Cumhuriyet Halk Partisi’nde yaşanan “delege seçimleri ve kurultay” sürecinde görüp duyduklarımız bizi geriye götürdü. Özellikle çevremdeki “merkez sağ” ve “sağ” cenahtaki dostlarıma sol tarafta neler olduğunu anlatmaya çalışıyoruz. 29 Ağustos 2014’te yazmışız. Görülen o ki gelinen noktada bir kez daha tekrar edeceğiz. “Her solcu CHP’li değildir” diye.

Yazıdan alıntı yapalım mı?

“…. Bir kere sadece CHP değil, her partide şu gelenek oturmalı. Partide yöneticilik yapacak kişilerin ne vekillik, ne başkanlık gibi beklentisi olmamalı. Örneğin bir ilçe örgütüne başkan olan kişi, yıllardır orada oluşturulan tabanı yok sayarak genel merkeze kendisini pazarlıyor. Vekil adayı yapıldığında bakıyorsunuz, göreve geldiği günkü oylar erimiş. Antalya’da bunun örneği var mıdır? vardır.

Geçtiğimiz günlerde “solcu”luğu tartışılmaz birisi ile yazıştım. Bakın ne diyor: “CHP genel merkezi şapkasını çıkaracak “solu ne hale getirdim” diyecek. Hoş kendileri sol olduğunu da kabul etmiyorlar ya. Ben 12 eylül faşizminde bedel ödedim. Hayatımın 5 yılı gitti.

Ben Kürt sorununu tanıyan, sırtını işçi sınıfına dayayan, gelişmiş, sosyal demokrat bir parti istiyorum. Oturup statüko ile Ergenekon ile derin devlet ile faili meçhullerle kucaklaşan bir CHP değil. CHP çizgisini kontrol etmeli. Ben 1985 yılından 2006 Haziranı’na kadar SHP de horlanmadım. Birleşmeden sonra CHP de “Kurtuluşcu” olduğum gerekçesiyle her zaman dışlandım. Toplantılarda mikrofonlarım kapatıldı. Salonlardan atıldım.

12 Aralık Sol Hareketi toplantısına katıldığım için ihraç istemi ile savunmam istendi. Deniz Baykal’a karşı olduğum için “si…r git” dediler. Ben de dediklerini yaptım ihraç edilmeden gittim. Hesaplaşmaya devam edeceğim. Nereye kadar CHP ya da “SOL” bir parti sırtını derin devletten, statükodan ayırıp özüne döndüğü ve ilerici yenilikçi değişimci bir örgütlenmenin oluşumuna kadar.”


Sevgili CHP’liler, yıllardır okuduğunuz “sol” yazarlar, dinlediğiniz yerli Joan Baez, okuduğunuz yazarlar CHP’li değildi. “Solcu”ydu.
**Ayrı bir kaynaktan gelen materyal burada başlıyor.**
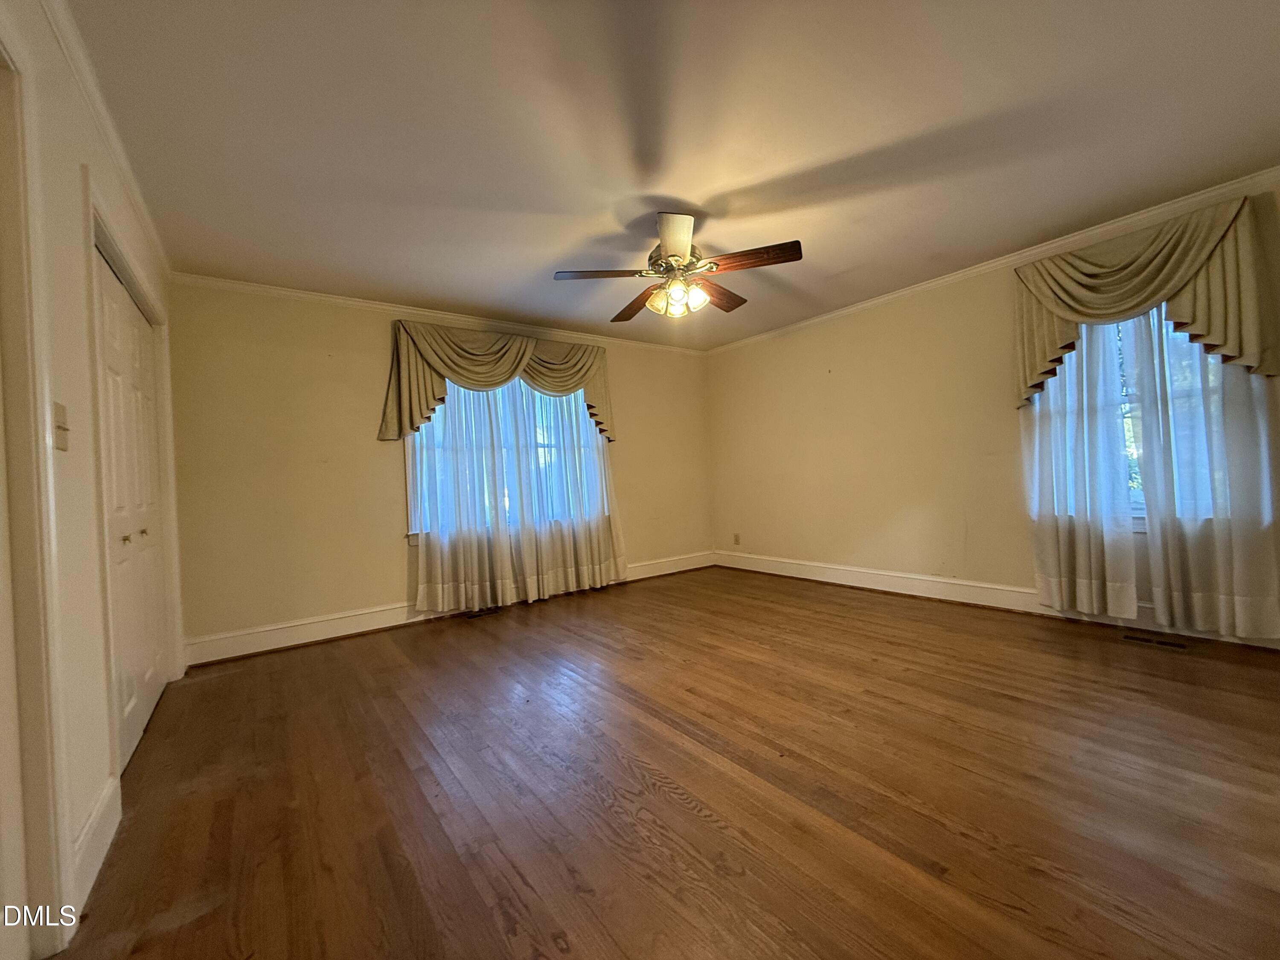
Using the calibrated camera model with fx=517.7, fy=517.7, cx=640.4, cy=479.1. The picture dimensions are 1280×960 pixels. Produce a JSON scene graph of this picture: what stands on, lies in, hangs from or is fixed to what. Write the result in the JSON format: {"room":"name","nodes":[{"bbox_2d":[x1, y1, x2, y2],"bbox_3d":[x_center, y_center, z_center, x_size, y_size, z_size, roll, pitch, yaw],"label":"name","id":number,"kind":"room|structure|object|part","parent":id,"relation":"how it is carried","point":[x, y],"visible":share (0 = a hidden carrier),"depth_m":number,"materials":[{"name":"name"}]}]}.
{"room":"bedroom","nodes":[
{"label":"bedroom","id":0,"kind":"room"},
{"bbox_2d":[0,0,182,959],"bbox_3d":[-1.473,-0.101,1.159,0.162,2.482,5.083,-3,0,-37],"label":"left wall","id":1,"kind":"structure","parent":0,"point":[78,248],"depth_m":1.47,"materials":[{"name":"paint"}]},
{"bbox_2d":[0,21,72,959],"bbox_3d":[-1.261,0.027,0.857,0.181,2.183,0.990,-3,0,-37],"label":"door frame","id":2,"kind":"structure","parent":1,"relation":"attached to","point":[27,579],"depth_m":1.19,"materials":[{"name":"paint"}]},
{"bbox_2d":[52,400,69,450],"bbox_3d":[-1.553,-0.139,1.392,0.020,0.121,0.075,-3,0,-37],"label":"light switch","id":3,"kind":"object","parent":1,"relation":"attached to","point":[62,445],"visible":0.95,"depth_m":1.38,"materials":[{"name":"plastic"}]},
{"bbox_2d":[69,774,121,920],"bbox_3d":[-1.587,1.039,1.503,0.016,0.145,0.538,-3,0,-37],"label":"baseboard","id":4,"kind":"structure","parent":1,"relation":"attached to","point":[91,821],"depth_m":1.48,"materials":[{"name":"white paint"}]},
{"bbox_2d":[37,0,169,281],"bbox_3d":[-1.575,-1.296,1.394,0.048,0.073,4.655,-3,0,-37],"label":"crown molding","id":5,"kind":"structure","parent":1,"relation":"attached to","point":[107,127],"depth_m":1.84,"materials":[{"name":"white paint"}]},
{"bbox_2d":[93,242,170,770],"bbox_3d":[-2.292,0.138,2.361,0.091,1.992,1.422,-3,0,-37],"label":"closet door","id":6,"kind":"structure","parent":1,"relation":"in","point":[141,716],"depth_m":2.30,"materials":[{"name":"white paint"}]},
{"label":"knob","id":7,"kind":"part","parent":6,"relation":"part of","materials":[{"name":"gold metal"}]},
{"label":"knob","id":8,"kind":"part","parent":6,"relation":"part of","materials":[{"name":"gold metal"}]},
{"bbox_2d":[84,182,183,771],"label":"door frame","id":9,"kind":"structure","parent":1,"relation":"attached to","point":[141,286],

Onlardan öğrendiğiniz solculuğu CHP’de arayarak yaptınız en büyük hatayı.”

Bugün o Başkan AKP’de değil, “kan” değil “ruh” uyuşmadı çünkü. Başta İstanbul İl Başkanı mevzu olmak üzere Antalya’daki delege seçimleri de aynı yere çıkıyor. Bir yanda Genel Başkan’a “Kızılbaş” diyenler, diğer yanda partiyi daha sola çekmediği için “faşist” diyenler. Demokrasinin aslolduğu yerde görüş farklarına “tepki” değil “saygı” esastır.